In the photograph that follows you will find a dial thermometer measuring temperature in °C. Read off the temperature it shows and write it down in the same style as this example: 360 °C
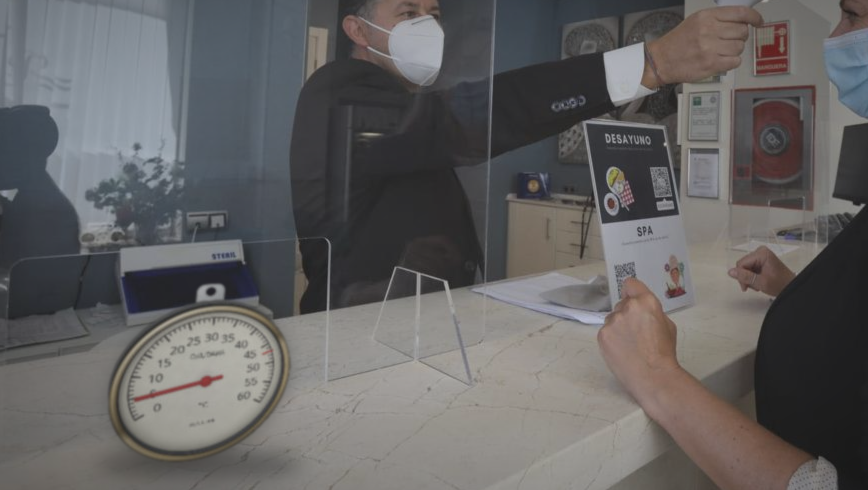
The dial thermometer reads 5 °C
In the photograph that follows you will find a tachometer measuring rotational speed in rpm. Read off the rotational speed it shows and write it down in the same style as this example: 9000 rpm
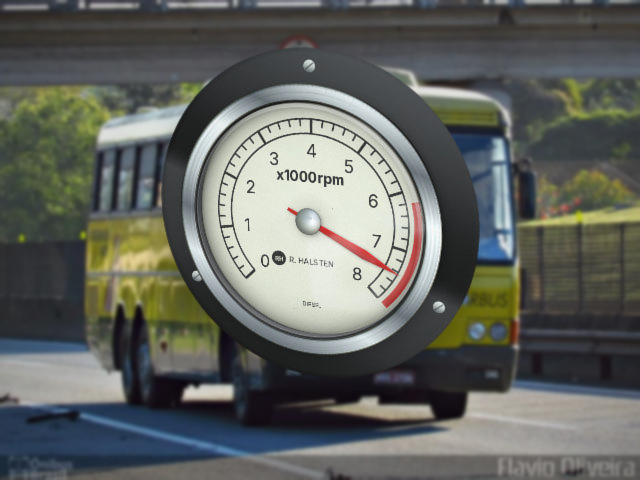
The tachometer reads 7400 rpm
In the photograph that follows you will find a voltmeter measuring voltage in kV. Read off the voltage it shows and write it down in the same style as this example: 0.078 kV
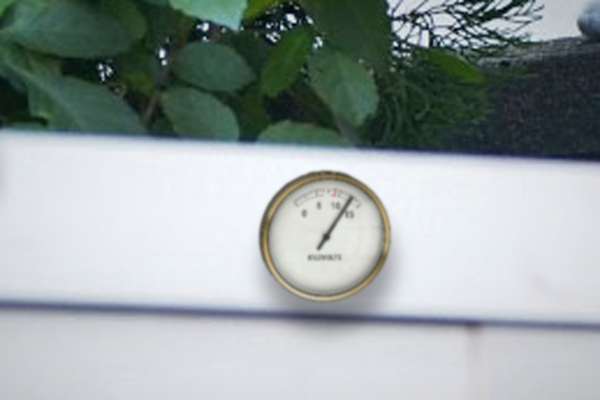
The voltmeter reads 12.5 kV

---

What you need to do | Give the items above again with every "photograph" renamed to "image" and everything else unchanged, leaving out the pictures.

Answer box |
In the image that follows you will find a dial thermometer measuring temperature in °C. Read off the temperature it shows and write it down in the same style as this example: 360 °C
The dial thermometer reads 5 °C
In the image that follows you will find a tachometer measuring rotational speed in rpm. Read off the rotational speed it shows and write it down in the same style as this example: 9000 rpm
The tachometer reads 7400 rpm
In the image that follows you will find a voltmeter measuring voltage in kV. Read off the voltage it shows and write it down in the same style as this example: 0.078 kV
The voltmeter reads 12.5 kV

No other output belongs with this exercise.